# Task requirements
Decide whether each statement agrees with the text on Marcos Paullo, answering yes or no and quoting the words from the text that settle it. 1. He was born in Trindade, Goiás. 2. He began his career as a left winger. 3. He made 22 appearances for Londrina.

# Quoted passage
Marcos Paullo

Personal information
- Full name: Marcos Paullo Barcelos Peixoto
- Date of birth: March 28, 1990 (age 35)
- Place of birth: Trindade, Goiás, Brazil
- Height: 1.74 m (5 ft 9 in)
- Position(s): Attacking midfielder; left winger;

Youth career
- 2007–2009: Goiás Esporte Clube
- 2010–2011: Atletico Paranaense

Senior career*
- Years: Team / Apps / (Gls)
- 2011: New York Red Bulls / 0 / (0)
- 2012–2013: Trindade
- 2013: Interporto
- 2013: Vila Nova
- 2013–2014: São Carlos / 1 / (0)
- 2014–2015: Interporto / 22 / (7)
- 2015: Aimoré / 11 / (3)
- 2015: Londrina / 2 / (0)
- 2016–2017: Moto Club / 7 / (2)
- 2016: → Bragantino (loan) / 5 / (0)
- 2017: → Campinense (loan) / 5 / (0)
- 2018: Itumbiara / 0 / (0)
- 2018: Formosa
- 2018: Interporto / 4 / (1)
- 2019: Imperatriz / 1 / (0)

= Marcos Paullo =

Brazilian footballer

Marcos Paullo Barcelos Peixoto (born March 28, 1990), known as just Marcos Paullo, is a Brazilian footballer.

==Club career==

===Brazil===
Marcos Paullo began his career in the youth ranks of Goiás EC. He started his career as a left back but his attacking skills led to him being converted to an attacking midfielder, playing primarily as a left winger. He began to impress with the Goiás Under-17 side. In 2008, he moved up to the Under-18 side and helped Goiás capture the Campeonato Goiano Sub-18, scoring his club's second goal in a 3–1 victory over local rival Vila Nova. In 2009, he moved up the Under-20 side and played in the Campeonato Brasileiro Sub-20 and the Copa São Paulo de Juniores. In 2010, he joined Curitiba side Atletico Paranaense and played for their Under-20 side.

Items from a dataset:
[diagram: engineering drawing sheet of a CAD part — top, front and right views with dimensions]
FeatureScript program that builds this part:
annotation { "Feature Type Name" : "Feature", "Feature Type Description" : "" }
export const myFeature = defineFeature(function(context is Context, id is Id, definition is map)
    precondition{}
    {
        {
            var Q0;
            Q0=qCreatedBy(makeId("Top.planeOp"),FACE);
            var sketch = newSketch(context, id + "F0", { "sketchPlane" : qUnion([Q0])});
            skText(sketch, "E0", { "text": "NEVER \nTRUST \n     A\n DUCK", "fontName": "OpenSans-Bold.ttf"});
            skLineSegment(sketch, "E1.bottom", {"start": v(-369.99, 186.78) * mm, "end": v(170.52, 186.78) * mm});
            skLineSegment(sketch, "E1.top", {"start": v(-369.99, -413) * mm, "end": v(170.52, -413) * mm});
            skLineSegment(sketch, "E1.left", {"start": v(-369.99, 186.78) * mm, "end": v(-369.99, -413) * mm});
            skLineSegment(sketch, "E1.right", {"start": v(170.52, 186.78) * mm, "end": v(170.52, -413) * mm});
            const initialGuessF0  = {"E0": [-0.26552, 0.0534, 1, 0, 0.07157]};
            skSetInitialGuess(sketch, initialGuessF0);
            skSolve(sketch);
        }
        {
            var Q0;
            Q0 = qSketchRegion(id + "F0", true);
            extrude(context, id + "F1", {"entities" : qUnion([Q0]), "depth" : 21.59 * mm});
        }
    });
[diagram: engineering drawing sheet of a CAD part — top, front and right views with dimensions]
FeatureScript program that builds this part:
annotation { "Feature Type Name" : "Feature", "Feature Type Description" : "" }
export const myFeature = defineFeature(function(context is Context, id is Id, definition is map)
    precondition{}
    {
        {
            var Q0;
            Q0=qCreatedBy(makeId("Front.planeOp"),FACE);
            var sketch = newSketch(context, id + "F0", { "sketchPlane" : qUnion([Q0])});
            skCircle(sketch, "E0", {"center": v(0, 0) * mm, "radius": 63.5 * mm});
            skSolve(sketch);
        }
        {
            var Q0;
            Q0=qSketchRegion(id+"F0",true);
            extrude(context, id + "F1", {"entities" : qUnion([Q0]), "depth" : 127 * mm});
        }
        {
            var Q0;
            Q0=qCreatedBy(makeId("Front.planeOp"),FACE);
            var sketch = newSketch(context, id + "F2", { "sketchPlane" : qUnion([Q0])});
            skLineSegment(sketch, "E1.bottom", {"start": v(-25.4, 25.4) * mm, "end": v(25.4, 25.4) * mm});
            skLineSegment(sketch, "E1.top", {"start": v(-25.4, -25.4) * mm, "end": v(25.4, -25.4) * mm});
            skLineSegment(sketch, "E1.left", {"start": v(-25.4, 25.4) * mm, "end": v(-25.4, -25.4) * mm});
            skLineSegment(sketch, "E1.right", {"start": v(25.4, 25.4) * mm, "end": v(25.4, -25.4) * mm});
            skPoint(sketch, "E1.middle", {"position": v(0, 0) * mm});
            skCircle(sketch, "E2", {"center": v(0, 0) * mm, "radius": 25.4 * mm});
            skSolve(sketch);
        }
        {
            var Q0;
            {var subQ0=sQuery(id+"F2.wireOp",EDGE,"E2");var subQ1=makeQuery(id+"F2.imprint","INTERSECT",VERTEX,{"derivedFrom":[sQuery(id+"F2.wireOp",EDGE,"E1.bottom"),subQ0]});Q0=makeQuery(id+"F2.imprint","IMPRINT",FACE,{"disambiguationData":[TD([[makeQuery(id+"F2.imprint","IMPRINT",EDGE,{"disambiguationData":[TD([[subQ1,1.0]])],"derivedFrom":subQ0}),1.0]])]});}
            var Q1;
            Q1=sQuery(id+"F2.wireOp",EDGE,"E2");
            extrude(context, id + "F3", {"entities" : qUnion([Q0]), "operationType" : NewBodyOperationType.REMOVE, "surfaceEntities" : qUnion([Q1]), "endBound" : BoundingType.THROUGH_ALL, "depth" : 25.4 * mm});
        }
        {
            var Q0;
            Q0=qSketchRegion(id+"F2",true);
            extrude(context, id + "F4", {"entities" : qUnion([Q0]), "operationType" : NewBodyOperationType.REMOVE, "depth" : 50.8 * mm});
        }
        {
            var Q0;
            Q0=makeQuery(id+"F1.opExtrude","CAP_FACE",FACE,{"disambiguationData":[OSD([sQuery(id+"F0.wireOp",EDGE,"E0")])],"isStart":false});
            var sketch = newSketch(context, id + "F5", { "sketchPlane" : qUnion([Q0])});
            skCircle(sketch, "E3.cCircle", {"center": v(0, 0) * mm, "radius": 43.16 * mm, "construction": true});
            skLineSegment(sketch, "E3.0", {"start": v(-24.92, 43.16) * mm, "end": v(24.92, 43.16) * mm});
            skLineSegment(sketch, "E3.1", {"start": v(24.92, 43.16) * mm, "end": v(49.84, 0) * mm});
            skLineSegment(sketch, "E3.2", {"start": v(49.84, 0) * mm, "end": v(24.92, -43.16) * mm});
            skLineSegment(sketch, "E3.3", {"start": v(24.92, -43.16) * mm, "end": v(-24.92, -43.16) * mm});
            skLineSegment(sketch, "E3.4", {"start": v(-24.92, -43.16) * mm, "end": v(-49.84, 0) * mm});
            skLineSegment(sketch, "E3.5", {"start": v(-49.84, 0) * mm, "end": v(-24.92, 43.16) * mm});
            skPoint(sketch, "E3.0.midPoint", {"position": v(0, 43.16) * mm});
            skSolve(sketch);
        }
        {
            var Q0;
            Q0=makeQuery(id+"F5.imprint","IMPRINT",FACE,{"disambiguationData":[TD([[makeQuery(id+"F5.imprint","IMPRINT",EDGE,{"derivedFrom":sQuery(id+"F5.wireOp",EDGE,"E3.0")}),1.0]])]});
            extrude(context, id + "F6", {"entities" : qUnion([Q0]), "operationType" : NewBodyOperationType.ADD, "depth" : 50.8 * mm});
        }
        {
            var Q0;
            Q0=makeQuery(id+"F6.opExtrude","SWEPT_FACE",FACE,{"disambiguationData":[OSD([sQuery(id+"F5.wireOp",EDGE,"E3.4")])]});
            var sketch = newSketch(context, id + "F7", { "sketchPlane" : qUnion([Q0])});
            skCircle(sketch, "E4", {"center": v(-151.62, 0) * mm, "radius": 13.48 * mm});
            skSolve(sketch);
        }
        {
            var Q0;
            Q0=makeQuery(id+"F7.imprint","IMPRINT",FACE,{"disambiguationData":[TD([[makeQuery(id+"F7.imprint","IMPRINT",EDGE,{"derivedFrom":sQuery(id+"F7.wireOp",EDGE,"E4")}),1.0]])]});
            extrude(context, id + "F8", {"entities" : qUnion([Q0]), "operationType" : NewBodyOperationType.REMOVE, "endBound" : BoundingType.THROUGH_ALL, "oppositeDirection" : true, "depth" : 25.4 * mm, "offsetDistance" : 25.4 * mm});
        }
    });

# Finished exercise
1. Yes: "Place of birth: Trindade, Goiás, Brazil"
2. No: "He started his career as a left back"
3. No: "2015: Londrina / 2 / (0)"